[Stored items from a collection]
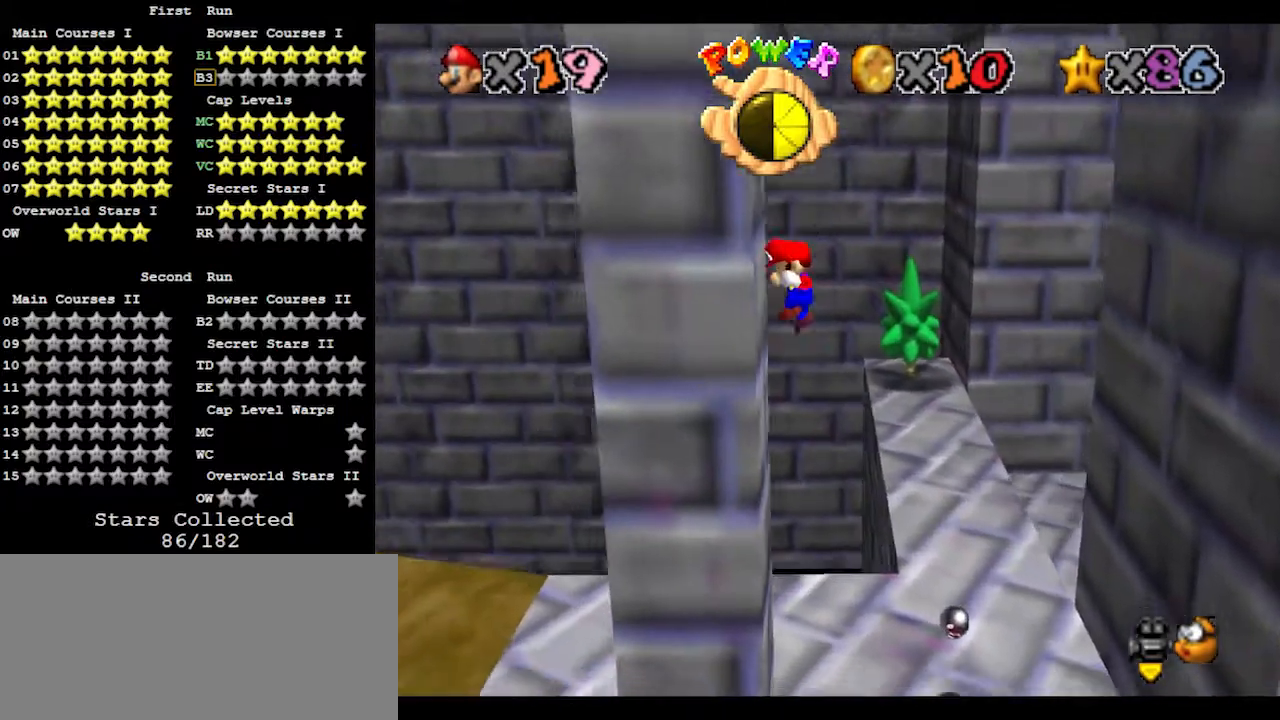
{"buttons": ["A"], "left_stick": "right", "events": [[67, "A", "down"], [67, "left_stick", "right"]]}
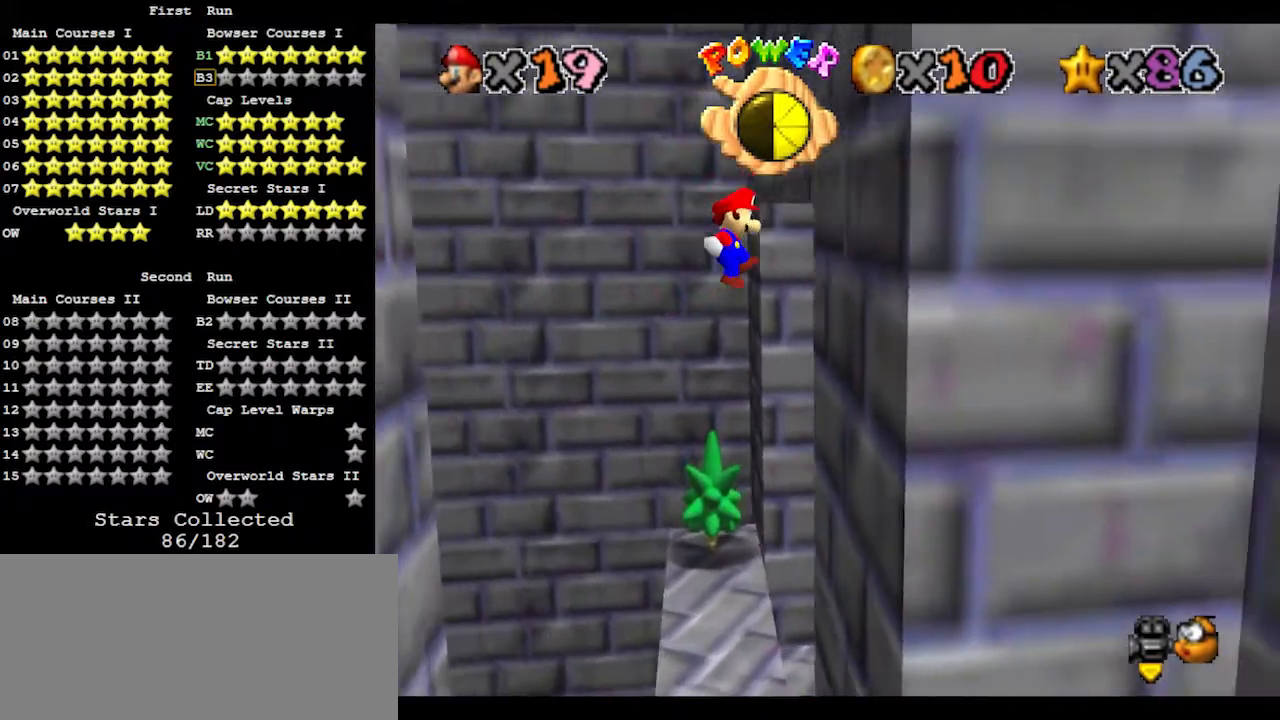
{"buttons": ["A"], "left_stick": "left", "events": [[67, "A", "up"], [233, "left_stick", "left"], [267, "A", "down"]]}
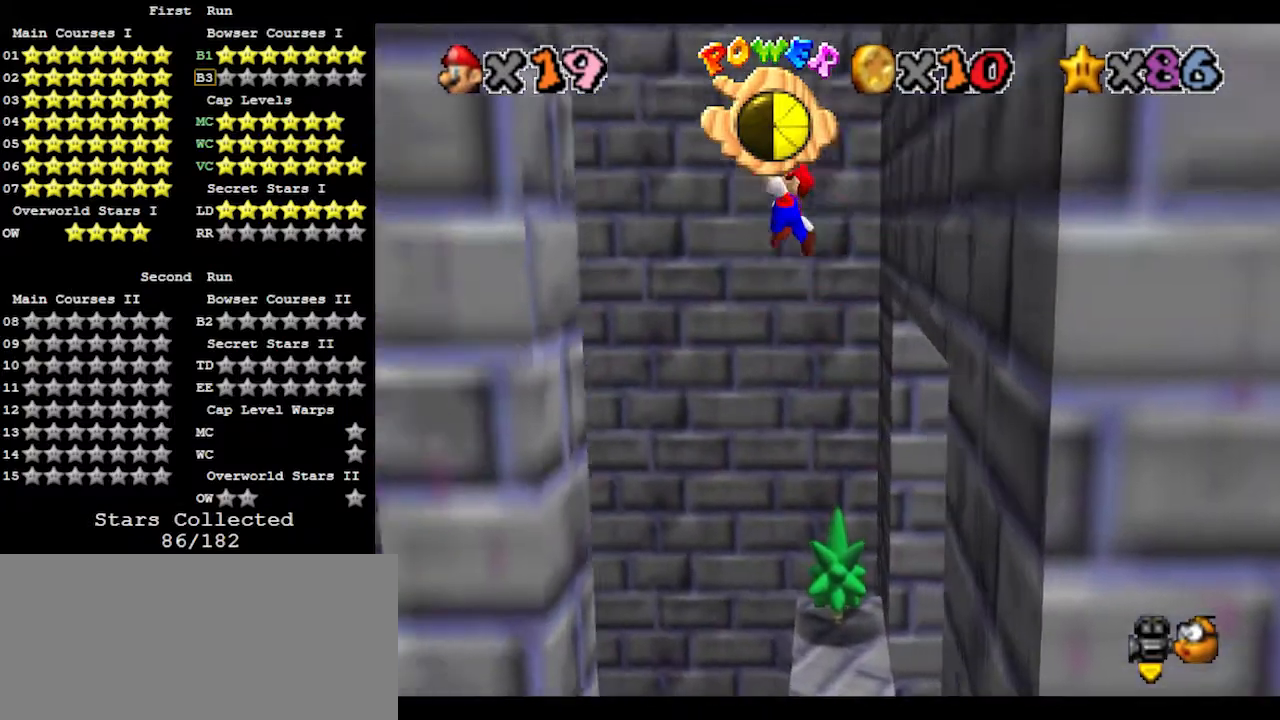
{"buttons": ["A"], "left_stick": "right", "events": [[33, "left_stick", "down-left"], [300, "A", "up"], [400, "A", "down"], [433, "left_stick", "right"]]}
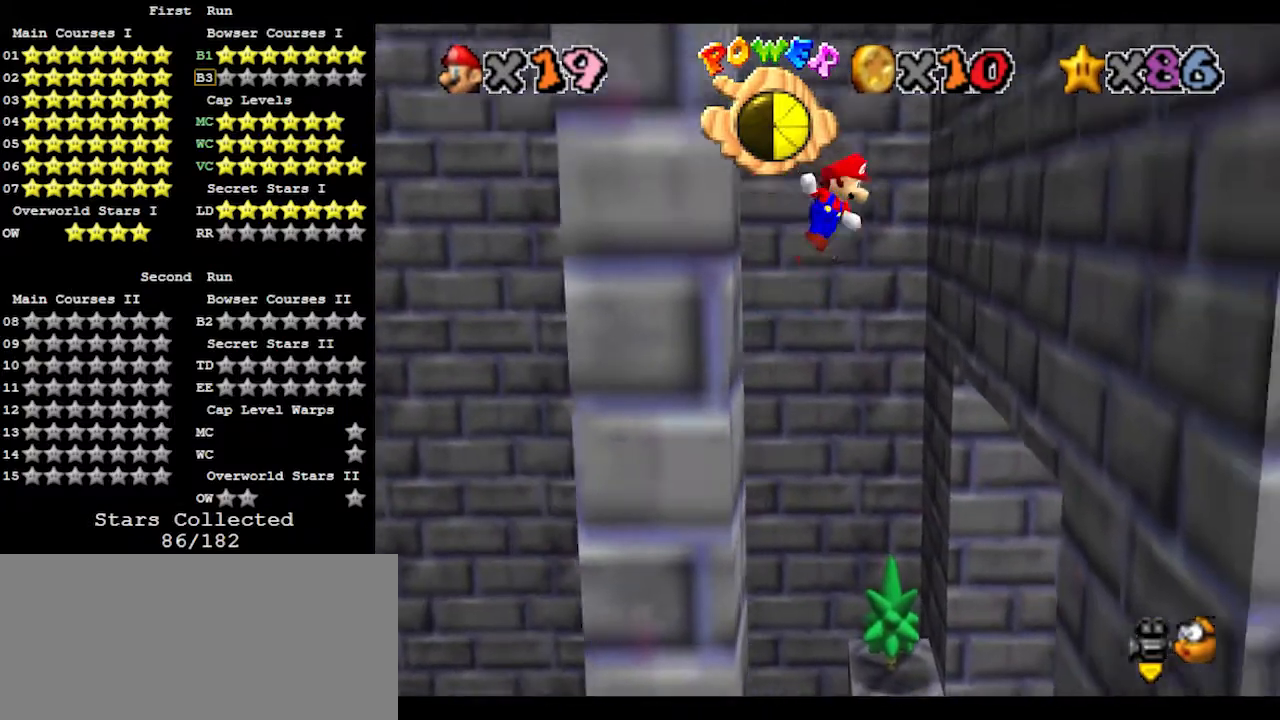
{"buttons": [], "left_stick": "up-right", "events": [[67, "A", "up"], [100, "left_stick", "up-right"], [167, "C_LEFT", "down"], [267, "C_LEFT", "up"]]}
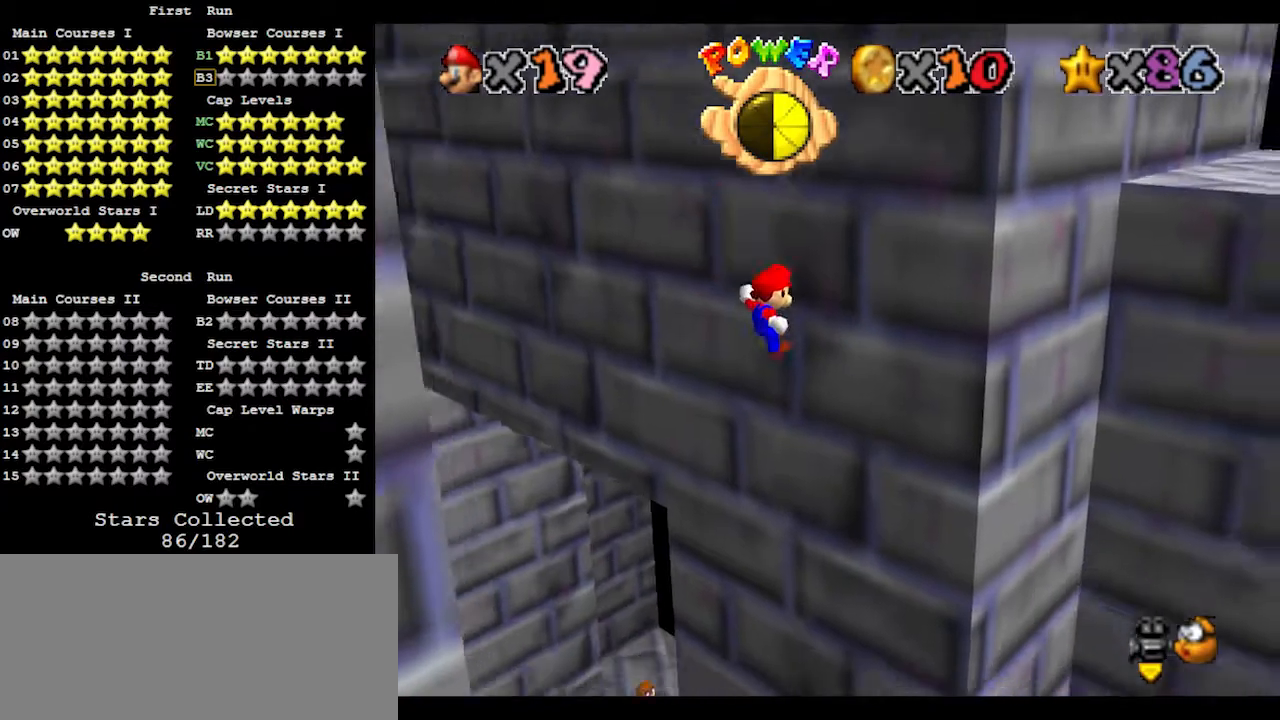
{"buttons": [], "left_stick": "down-left", "events": [[100, "A", "down"], [100, "left_stick", "down-left"], [233, "A", "up"], [267, "C_LEFT", "down"], [433, "C_LEFT", "up"]]}
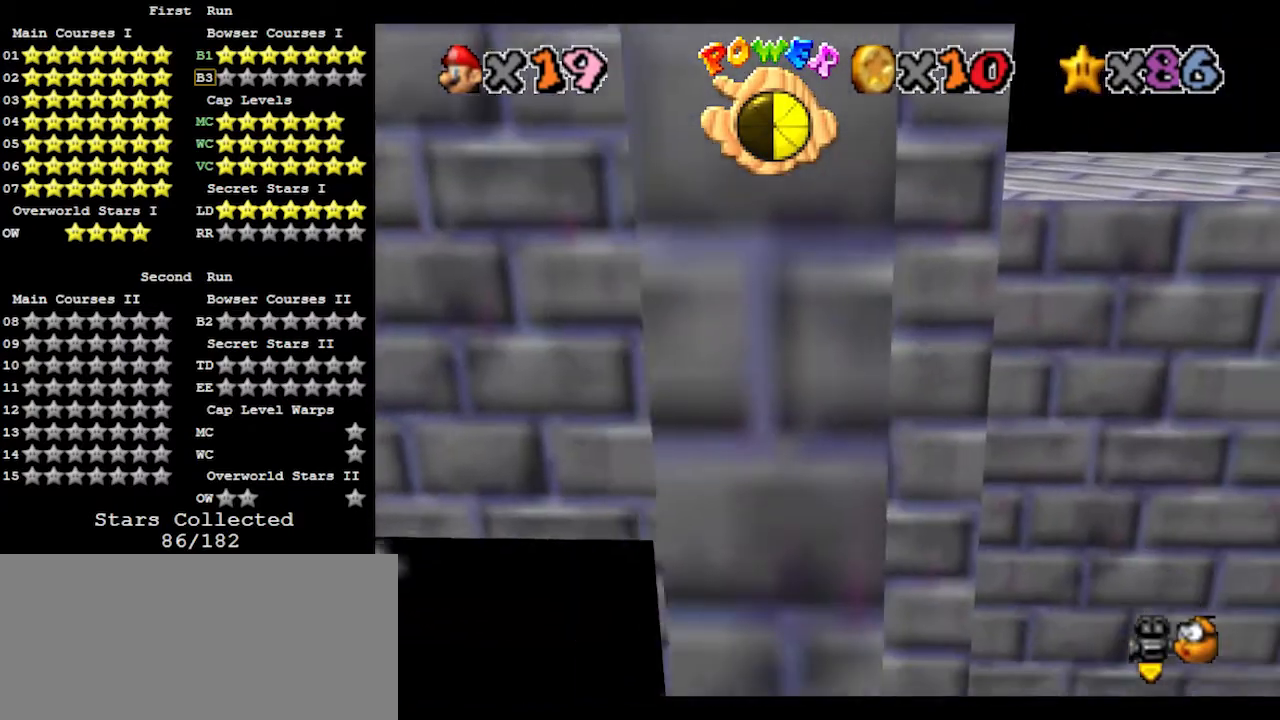
{"buttons": ["A"], "left_stick": "up-right", "events": [[167, "left_stick", "down-right"], [267, "left_stick", "up-right"], [300, "A", "down"]]}
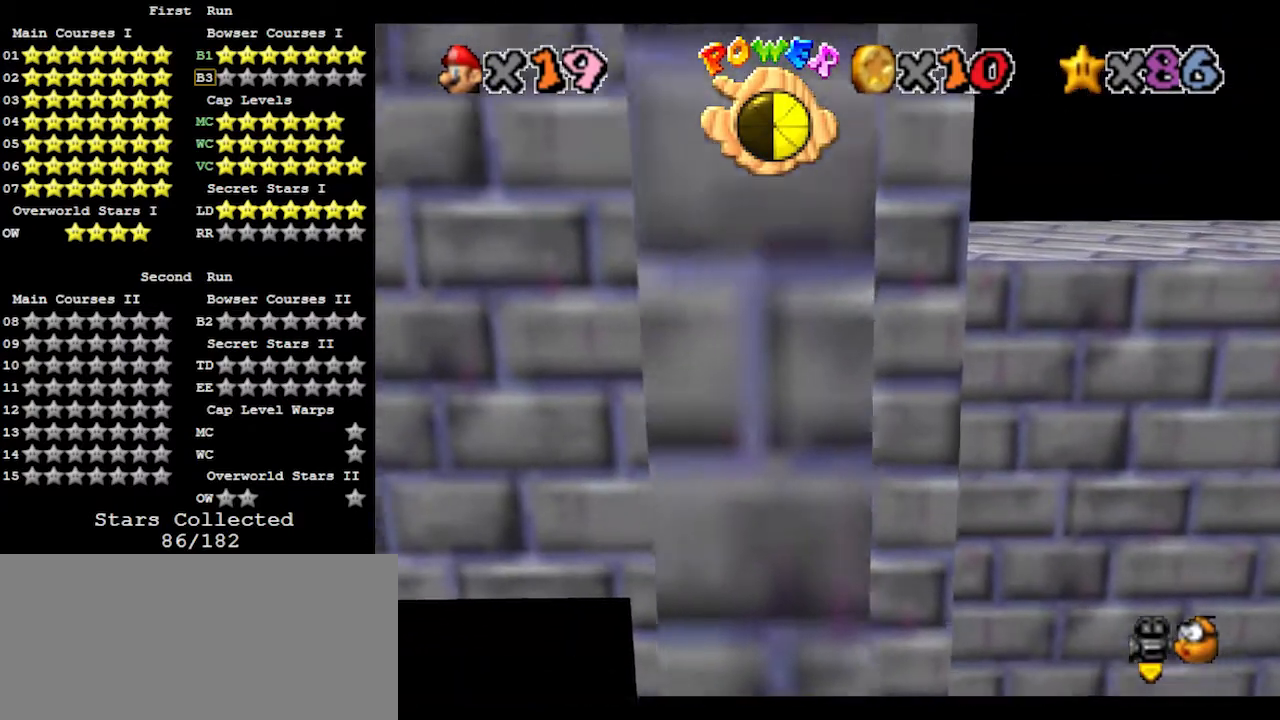
{"buttons": ["A"], "left_stick": "down", "events": [[33, "A", "up"], [100, "left_stick", "up"], [433, "left_stick", "down"], [467, "A", "down"]]}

→ **TASK REQUIREMENTS**: Without the pictures, please output every record exactly.

→ **REPLY**:
{"buttons": ["A"], "left_stick": "right", "events": [[67, "A", "down"], [67, "left_stick", "right"]]}
{"buttons": ["A"], "left_stick": "left", "events": [[67, "A", "up"], [233, "left_stick", "left"], [267, "A", "down"]]}
{"buttons": ["A"], "left_stick": "right", "events": [[33, "left_stick", "down-left"], [300, "A", "up"], [400, "A", "down"], [433, "left_stick", "right"]]}
{"buttons": [], "left_stick": "up-right", "events": [[67, "A", "up"], [100, "left_stick", "up-right"], [167, "C_LEFT", "down"], [267, "C_LEFT", "up"]]}
{"buttons": [], "left_stick": "down-left", "events": [[100, "A", "down"], [100, "left_stick", "down-left"], [233, "A", "up"], [267, "C_LEFT", "down"], [433, "C_LEFT", "up"]]}
{"buttons": ["A"], "left_stick": "up-right", "events": [[167, "left_stick", "down-right"], [267, "left_stick", "up-right"], [300, "A", "down"]]}
{"buttons": ["A"], "left_stick": "down", "events": [[33, "A", "up"], [100, "left_stick", "up"], [433, "left_stick", "down"], [467, "A", "down"]]}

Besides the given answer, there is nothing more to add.